VSeigneur, j’ai entendu ce que tu as fait entendre, et j'ai été saisi de crainte

YHWH,

VSeigneur, donne vie à ton œuvre dans le cours des années

dans le cours des années fais

Vtu la feras connaître ;

dans la colère, souviens-toi d’avoir pitié.

Vlorsque tu seras en colère, tu te souviendras d'avoir miséricorde.

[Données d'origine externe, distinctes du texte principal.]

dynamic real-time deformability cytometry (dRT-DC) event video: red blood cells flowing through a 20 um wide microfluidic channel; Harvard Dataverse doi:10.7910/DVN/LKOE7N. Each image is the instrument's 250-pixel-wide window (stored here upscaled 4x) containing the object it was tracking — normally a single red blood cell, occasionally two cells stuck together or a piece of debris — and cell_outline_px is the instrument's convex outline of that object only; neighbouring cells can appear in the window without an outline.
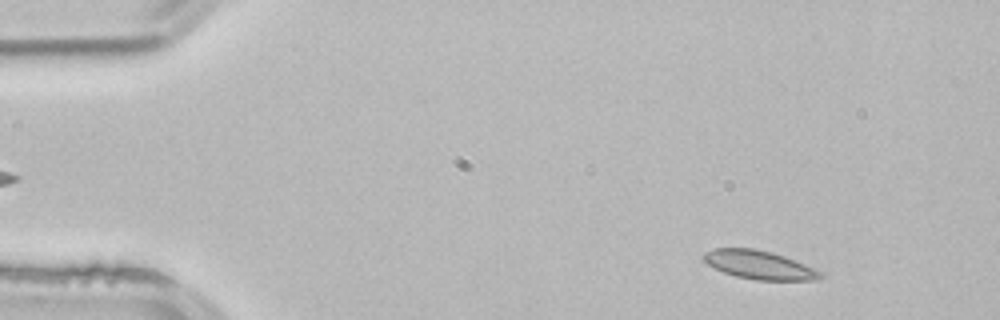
{"species": "common noctule bat (a hibernating species)", "species_latin": "Nyctalus noctula", "temperature_condition": "room temperature", "stored_images_in_passage": 51, "camera_frame_rate_fps": 3000, "um_per_image_px": 0.085, "animal": {"sex": "male", "body_mass_g": 21.5, "forearm_length_mm": 52.0}, "frame": {"image": 1, "passage_image": 5, "time_ms": 1.333, "image_size_px": [1000, 320], "cell_outline_px": [[824, 276], [816, 280], [756, 280], [736, 276], [724, 272], [708, 264], [704, 260], [704, 252], [716, 248], [752, 248], [772, 252], [784, 256], [824, 272]], "centroid_in_image_um": [64.57, 22.52], "position_along_channel_um": 20.4, "area_um2": 19.31}}
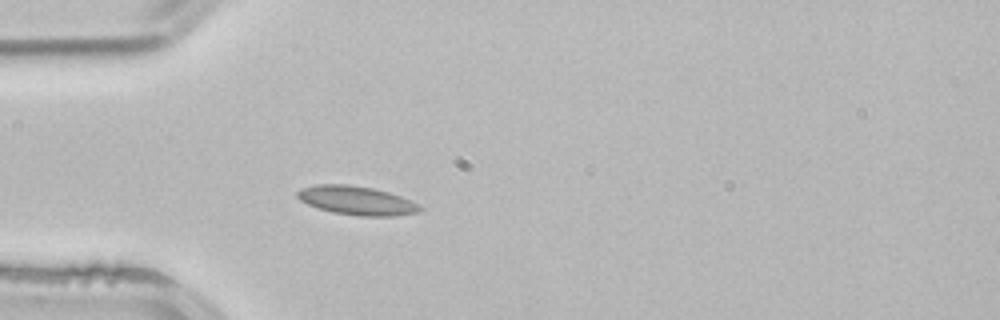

Seigneur, j’ai entendu ce que tu as fait entendre, et j'ai été saisi de crainte

j'ai considéré tes œuvres et j'ai été hors de moi-même,

au milieu de deux êtres vivants tu seras connu,

quand seront proches les années tu seras reconnu,

quand sera venu le temps tu seras révélé,

quand mon âme sera troublée de colère, tu te souviendras de ta miséricorde.

...

Réception

Comparaison des versions

2 Divergences entre le texte hébreu et la Septante : originalité des versions grecques Le texte grec de ce verset est si différent du texte hébreu, lui-même très énigmatique, qu'il faut y voir un effort de reconstruction et de clarification. 

M et V
  • Le texte de M est bien attesté dans les mss de la mer Morte (cf. le Rouleau des Douze Prophètes : Les grottes de Murabba‘ât (DJD) Oxford, 1961,181-205 et planches LVI-LXX) et par Jérôme : Legimus site in hebræo ADONAI, id est domine, PHALACH : opus tuum, BACEREB: in medio, SANIM : annorum, HEIEHU : vivifica illud (cf. Tradition chrétienne Ha 3,2).
  • Le yod dans M—ḥayyéhû [donne vie / fais revivre] est attesté par la traduction ζῴων de G. Le verbe ḥyh au piel est bien attesté : Grammaire Ha 3,2
  • V offre : Domine audivi auditionem tuam et timui / Domine opus tuum in medio annorum vivifica illud / in medio annorum notum facies. et Jérôme pousse l'interprétation jusqu'à la résurrection du Christ (cf. Tradition chrétienne Ha 3,2).
G

Le texte grec présente six stiques au lieu des cinq de M. Les traducteurs grecs semblent non seulement avoir lu (découpé et vocalisé) différemment les consonnes hébraïques à leur disposition, mais aussi y avoir fait des ajouts, à moins qu'ils n'aient traduit un texte hébreu différent de (proto-)M.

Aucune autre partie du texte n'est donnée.